HIV | The Gilead group singled out for accessibility to a new treatment

(Paris) Several personalities – scientists, political leaders, celebrities – called on Thursday the pharmaceutical group Gilead to make available a treatment deemed promising in the fight against HIV infections.


This treatment, developed from the lenacapavir molecule, could be a “game changer” in the fight against HIV, which causes AIDS, according to this open letter signed by former heads of state, such as ex-Liberian president Ellen Johnson Sirleaf, actors like actress Sharon Stone, and researchers such as Françoise Barré-Sinoussi, co-discoverer of this virus in the 1980s.

Approved since 2022 by American and European health authorities, this treatment is considered particularly promising, because it only requires two injections per year in people infected with the virus.

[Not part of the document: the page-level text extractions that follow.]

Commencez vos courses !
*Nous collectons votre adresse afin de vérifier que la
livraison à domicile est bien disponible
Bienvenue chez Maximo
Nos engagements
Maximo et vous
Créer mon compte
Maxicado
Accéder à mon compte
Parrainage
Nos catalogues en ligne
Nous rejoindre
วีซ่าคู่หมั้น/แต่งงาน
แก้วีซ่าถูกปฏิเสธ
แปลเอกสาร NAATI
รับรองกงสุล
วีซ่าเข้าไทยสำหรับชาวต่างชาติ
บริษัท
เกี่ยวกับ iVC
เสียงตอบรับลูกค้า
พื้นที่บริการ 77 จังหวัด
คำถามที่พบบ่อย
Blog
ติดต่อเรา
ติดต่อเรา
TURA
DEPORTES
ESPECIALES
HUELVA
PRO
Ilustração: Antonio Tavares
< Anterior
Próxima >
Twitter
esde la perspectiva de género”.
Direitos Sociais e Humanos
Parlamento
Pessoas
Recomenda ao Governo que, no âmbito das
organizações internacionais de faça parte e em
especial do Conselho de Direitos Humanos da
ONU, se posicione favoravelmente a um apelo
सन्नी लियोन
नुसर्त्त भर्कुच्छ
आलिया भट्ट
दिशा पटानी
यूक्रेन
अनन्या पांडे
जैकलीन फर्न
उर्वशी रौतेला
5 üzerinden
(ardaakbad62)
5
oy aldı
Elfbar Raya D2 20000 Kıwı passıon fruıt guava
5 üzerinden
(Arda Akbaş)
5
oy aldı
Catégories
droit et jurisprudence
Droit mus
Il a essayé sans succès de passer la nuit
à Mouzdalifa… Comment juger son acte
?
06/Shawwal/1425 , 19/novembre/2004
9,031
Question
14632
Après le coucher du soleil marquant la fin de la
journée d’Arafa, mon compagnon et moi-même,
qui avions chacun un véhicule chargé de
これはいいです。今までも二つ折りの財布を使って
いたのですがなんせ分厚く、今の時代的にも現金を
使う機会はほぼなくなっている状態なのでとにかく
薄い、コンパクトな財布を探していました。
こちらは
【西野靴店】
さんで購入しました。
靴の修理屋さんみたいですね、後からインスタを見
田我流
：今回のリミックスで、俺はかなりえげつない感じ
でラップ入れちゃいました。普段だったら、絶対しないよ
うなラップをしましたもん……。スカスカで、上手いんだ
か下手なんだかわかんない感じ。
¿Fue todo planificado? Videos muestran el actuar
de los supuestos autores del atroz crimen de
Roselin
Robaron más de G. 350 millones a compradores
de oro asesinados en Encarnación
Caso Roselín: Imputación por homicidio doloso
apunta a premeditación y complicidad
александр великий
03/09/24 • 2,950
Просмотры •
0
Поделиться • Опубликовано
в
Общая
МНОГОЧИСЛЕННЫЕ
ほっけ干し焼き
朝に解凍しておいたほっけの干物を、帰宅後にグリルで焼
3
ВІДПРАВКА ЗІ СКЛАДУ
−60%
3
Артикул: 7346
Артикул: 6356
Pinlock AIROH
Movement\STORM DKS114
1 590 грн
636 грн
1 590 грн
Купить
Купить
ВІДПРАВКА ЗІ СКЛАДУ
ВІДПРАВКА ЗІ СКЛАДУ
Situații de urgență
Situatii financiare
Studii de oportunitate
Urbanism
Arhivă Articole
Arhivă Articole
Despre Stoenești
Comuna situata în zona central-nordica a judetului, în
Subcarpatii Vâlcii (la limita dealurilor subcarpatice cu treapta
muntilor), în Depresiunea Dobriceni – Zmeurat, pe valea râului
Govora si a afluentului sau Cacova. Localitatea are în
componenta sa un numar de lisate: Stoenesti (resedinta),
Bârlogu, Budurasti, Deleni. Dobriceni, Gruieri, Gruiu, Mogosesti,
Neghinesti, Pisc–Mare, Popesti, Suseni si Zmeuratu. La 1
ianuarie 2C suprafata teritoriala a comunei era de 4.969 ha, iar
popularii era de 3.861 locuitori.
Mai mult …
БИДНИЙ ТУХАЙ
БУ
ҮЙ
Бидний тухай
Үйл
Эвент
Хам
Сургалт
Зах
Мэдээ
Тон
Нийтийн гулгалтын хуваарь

This makes it a major hope for people “who do not have access to a good level of care”, according to this letter, addressed to Gilead CEO Daniel O’Day.

By these terms, the signatories designate in particular the inhabitants of poor or developing countries, in particular in Africa where two thirds of people infected with HIV in the world live.

With Gilead’s treatment, AIDS could therefore “cease to be a public health threat by 2030”, they estimate. But “for the moment, Gilead has not ensured that this can be the case”, regret the signatories.

They judge that at the prices charged by Gilead, lenacapavir, marketed under the name Sunlenca, will not be accessible to patients in poor countries.

They therefore ask the laboratory to open the rights to the treatment with the Medicines Patent Pool (MPP), an organization linked to the United Nations, through which generic versions of a drug can be developed.